I still love it...have watched since the beginning. My parents and maternal grandparents were brought up in the area so find it really interesting. I don't watch any of the soaps...stopped doing that 14 years ago.
It was actually very heartening to hear that not all schoolgirls who became pregnant were treated the way they were at my school, Grannycool52. If only they could all have been as supportive.
Maggiemaybe, I am very sorry to read that. Those grammar school girls, including your friend, obviously had bright futures ahead and I hope they managed to achieve those later.
I was being naive in what I wrote. I apologize.
I do find some of these questions odd. Surely, if you don't like it you just stop watching it? If enough do it will be taken off; if they don't then just march to the beat of your own drum and do what you want to do.
In the late 60s I was at a very posh Anglican school and a girl in the year above me was pregnant, attended school until almost the birth, and was treated with the utmost compassion.
That was completely different to what happened at my (state grammar) school, Grannycool52. The one or two girls I know of who became pregnant were hustled out quicker than their feet could touch the floor. One of my best friends was in this position in 1970 and was out of the door the day the school heard about it.
I’ve stopped watching it now because it has become a bit irritating. I used to love it at first.
Last night’s episode was excellent. Sister Julienne’s attitude towards the young unmarried mother was shocking to me but that was the way it was even in the 60s. Not a golden age for women at all.
The film "Vera Drake" shows abortion in pre-legal times in all its desperation.

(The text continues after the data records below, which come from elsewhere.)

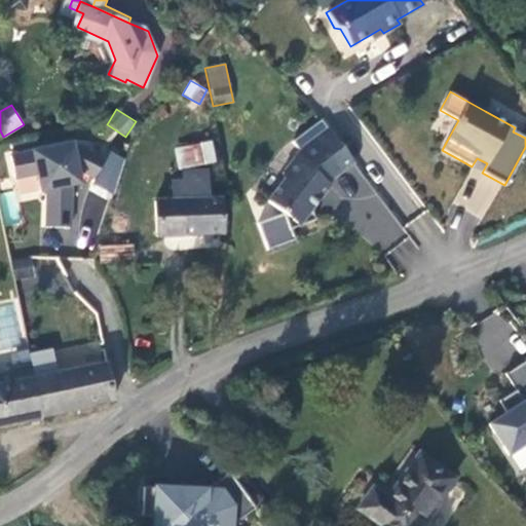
[(342,172),(318,141),(302,154),(298,159),(295,157),(284,173),(285,180),(267,204),(284,217),(291,232),(316,222),(312,211),(310,207),(315,197),(320,200),(331,185),(328,182),(342,172)]
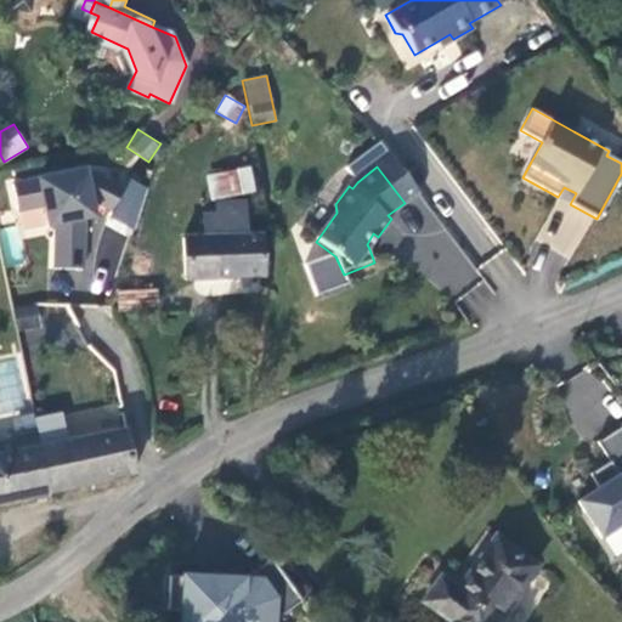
[(85,169),(12,182),(18,210),(43,205),(47,225),(55,222),(52,267),(82,269),(83,219),(94,216),(90,199),(111,210),(123,190),(85,169)]
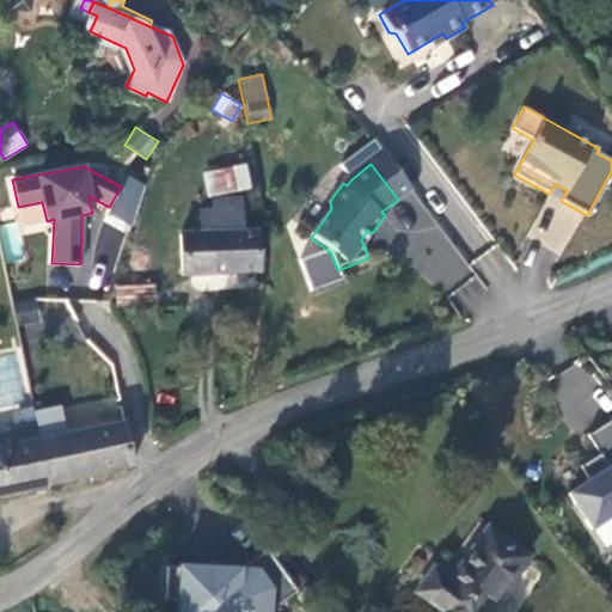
[(250,188),(245,166),(204,175),(209,196),(250,188)]
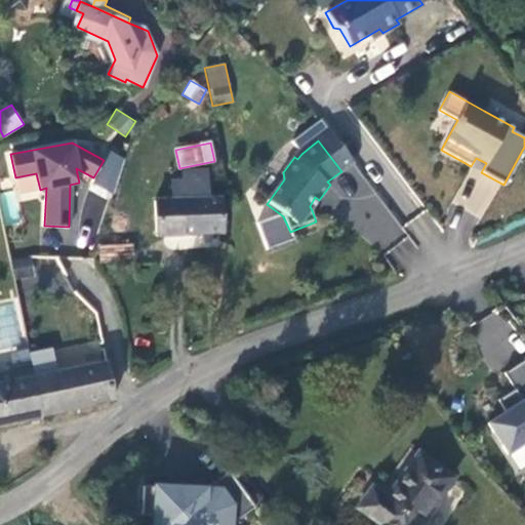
[(157,236),(224,233),(221,198),(209,198),(207,170),(184,171),(184,182),(172,182),(173,200),(156,201),(157,236)]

I had a junior who was refused a legal abortion because she had left it too late. She was about 16/17 weeks and ended up at a back street abortionist and sadly died.
The storylines are fine. What about the child with pku? What about the girl whose mother forced her to have her baby adopted? As for the skeleton, things were different in those days. I could accept that happening 100%. I love the background music too.
I enjoy it, and watching last night's episode with those dreadful men in the radio studio debating the proposed abortion law reforms made me angry! Sitting there pontificating about people's lives of which they had no experience, smoking their heads off too! The 'let them eat cake' attitude of the man who said if their lives are hard then women must just do something to change them. The hysteria and controversy about abortion but the ignoring of domestic violence. The statement about no hospital would employ a single mother. Lots to be thankful for today methinks.
I do enjoy it but like some of you say I find Sheila especially so saintly. She’s an expert on everything.
Last nights episode was grim and looking at the the poor woman who tried to abort her baby made DH and I comment on when people say about people living in poverty these days. There’s no comparison after watching that as I’m sure many lives in much worse conditions as was shown in screen.
We are so lucky today.
Dr Turner and Shelagh are too sugary sweet, I agree. Completely unrealistic. But I do enjoy watching.
Perhaps last night’s episode was before 1968 as they were discussing the abortion bill, which was eventually passed in 1968.
I still want some of the face cream they’re all using, it must be fantastic stuff.